> _TASK TO COMPLETE_
Can you copy the records word for word, starting at their first line and stopping after the line that contains "Conduite en état d’ivresse avancé"?

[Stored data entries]
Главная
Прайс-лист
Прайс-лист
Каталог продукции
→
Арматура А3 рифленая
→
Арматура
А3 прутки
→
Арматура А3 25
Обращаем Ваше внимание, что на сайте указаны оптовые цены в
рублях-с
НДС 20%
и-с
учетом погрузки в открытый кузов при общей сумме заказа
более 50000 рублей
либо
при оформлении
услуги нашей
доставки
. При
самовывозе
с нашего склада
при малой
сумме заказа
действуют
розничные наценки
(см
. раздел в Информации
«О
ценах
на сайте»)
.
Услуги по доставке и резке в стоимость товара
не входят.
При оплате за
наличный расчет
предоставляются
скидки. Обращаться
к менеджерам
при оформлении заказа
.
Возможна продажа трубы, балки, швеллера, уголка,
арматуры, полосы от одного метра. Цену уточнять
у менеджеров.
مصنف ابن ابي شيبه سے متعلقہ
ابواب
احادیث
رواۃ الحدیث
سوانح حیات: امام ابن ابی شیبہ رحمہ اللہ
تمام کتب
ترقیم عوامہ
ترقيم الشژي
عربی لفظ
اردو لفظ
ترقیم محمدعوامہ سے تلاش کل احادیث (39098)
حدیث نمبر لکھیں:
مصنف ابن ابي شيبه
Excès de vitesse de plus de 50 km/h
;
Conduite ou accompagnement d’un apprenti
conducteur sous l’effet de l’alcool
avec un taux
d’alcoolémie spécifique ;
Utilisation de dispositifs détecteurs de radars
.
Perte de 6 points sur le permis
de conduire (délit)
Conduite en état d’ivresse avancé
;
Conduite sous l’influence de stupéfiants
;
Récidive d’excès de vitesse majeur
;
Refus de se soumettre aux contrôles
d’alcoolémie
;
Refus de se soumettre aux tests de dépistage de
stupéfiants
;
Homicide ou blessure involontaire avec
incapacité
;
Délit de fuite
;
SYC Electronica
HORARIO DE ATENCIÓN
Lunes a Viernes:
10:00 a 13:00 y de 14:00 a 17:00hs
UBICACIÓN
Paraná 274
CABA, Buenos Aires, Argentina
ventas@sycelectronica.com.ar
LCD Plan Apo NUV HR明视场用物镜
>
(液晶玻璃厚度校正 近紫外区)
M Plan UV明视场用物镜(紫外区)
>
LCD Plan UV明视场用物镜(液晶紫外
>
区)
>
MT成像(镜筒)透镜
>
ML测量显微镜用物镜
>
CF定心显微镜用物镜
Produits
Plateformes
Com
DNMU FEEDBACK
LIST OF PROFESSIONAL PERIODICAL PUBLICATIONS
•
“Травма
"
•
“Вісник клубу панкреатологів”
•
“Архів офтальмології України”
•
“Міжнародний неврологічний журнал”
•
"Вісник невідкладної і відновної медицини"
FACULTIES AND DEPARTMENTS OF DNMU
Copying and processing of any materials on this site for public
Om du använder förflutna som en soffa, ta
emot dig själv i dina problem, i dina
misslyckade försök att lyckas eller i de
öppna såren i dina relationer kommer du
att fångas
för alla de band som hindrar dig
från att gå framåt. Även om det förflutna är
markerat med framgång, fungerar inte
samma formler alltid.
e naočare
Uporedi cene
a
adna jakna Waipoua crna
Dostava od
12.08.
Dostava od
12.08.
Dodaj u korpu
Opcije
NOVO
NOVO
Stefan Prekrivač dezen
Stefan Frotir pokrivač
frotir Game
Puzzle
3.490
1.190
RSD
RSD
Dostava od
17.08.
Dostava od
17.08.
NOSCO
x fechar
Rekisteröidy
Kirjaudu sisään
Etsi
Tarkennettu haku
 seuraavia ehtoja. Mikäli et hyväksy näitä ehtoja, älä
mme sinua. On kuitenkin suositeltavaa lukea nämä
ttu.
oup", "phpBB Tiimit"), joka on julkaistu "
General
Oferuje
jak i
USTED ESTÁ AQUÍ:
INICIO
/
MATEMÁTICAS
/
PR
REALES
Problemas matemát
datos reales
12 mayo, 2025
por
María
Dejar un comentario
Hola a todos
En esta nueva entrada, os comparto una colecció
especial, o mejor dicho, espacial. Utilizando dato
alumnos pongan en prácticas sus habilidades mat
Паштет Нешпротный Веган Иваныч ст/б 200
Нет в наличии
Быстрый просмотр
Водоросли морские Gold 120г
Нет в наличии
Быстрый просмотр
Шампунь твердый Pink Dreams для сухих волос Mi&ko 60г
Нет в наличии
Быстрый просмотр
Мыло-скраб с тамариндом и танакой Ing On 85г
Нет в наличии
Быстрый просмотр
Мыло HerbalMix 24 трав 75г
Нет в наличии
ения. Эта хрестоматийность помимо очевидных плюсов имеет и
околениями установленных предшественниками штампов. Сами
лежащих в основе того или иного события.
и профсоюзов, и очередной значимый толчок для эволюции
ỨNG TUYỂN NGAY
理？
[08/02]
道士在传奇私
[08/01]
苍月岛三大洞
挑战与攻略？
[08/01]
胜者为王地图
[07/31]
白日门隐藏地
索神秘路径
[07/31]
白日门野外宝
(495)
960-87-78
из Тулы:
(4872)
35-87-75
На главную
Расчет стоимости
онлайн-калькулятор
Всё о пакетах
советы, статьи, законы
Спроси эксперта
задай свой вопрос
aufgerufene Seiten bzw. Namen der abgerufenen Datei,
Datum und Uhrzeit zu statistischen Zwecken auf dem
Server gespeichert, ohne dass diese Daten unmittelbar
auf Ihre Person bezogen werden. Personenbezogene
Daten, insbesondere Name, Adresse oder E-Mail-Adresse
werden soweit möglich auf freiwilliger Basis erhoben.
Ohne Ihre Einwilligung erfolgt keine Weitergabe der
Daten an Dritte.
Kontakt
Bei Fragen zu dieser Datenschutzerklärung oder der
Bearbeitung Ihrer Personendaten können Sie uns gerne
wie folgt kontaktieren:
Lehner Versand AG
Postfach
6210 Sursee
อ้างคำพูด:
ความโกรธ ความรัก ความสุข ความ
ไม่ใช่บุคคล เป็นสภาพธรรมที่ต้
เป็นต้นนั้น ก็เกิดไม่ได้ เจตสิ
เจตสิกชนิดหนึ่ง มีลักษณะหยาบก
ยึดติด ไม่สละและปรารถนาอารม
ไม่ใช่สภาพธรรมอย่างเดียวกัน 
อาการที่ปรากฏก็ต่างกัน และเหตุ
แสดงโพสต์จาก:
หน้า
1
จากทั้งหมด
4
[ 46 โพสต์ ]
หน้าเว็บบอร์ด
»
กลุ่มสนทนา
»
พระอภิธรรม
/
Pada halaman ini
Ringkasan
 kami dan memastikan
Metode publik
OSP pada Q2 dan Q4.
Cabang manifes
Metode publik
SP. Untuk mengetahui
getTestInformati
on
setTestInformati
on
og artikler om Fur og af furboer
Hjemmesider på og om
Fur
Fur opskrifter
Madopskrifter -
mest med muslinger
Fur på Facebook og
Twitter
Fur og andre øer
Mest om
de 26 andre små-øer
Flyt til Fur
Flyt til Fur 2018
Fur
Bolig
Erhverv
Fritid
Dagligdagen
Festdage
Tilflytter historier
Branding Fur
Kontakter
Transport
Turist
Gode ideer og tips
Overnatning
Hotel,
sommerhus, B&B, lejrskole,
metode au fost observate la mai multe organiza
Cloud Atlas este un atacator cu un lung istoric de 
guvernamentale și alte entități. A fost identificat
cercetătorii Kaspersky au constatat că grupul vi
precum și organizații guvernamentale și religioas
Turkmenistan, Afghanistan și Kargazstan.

> _ANSWER TO THIS EXERCISE_
Главная
Прайс-лист
Прайс-лист
Каталог продукции
→
Арматура А3 рифленая
→
Арматура
А3 прутки
→
Арматура А3 25
Обращаем Ваше внимание, что на сайте указаны оптовые цены в
рублях-с
НДС 20%
и-с
учетом погрузки в открытый кузов при общей сумме заказа
более 50000 рублей
либо
при оформлении
услуги нашей
доставки
. При
самовывозе
с нашего склада
при малой
сумме заказа
действуют
розничные наценки
(см
. раздел в Информации
«О
ценах
на сайте»)
.
Услуги по доставке и резке в стоимость товара
не входят.
При оплате за
наличный расчет
предоставляются
скидки. Обращаться
к менеджерам
при оформлении заказа
.
Возможна продажа трубы, балки, швеллера, уголка,
арматуры, полосы от одного метра. Цену уточнять
у менеджеров.
مصنف ابن ابي شيبه سے متعلقہ
ابواب
احادیث
رواۃ الحدیث
سوانح حیات: امام ابن ابی شیبہ رحمہ اللہ
تمام کتب
ترقیم عوامہ
ترقيم الشژي
عربی لفظ
اردو لفظ
ترقیم محمدعوامہ سے تلاش کل احادیث (39098)
حدیث نمبر لکھیں:
مصنف ابن ابي شيبه
Excès de vitesse de plus de 50 km/h
;
Conduite ou accompagnement d’un apprenti
conducteur sous l’effet de l’alcool
avec un taux
d’alcoolémie spécifique ;
Utilisation de dispositifs détecteurs de radars
.
Perte de 6 points sur le permis
de conduire (délit)
Conduite en état d’ivresse avancé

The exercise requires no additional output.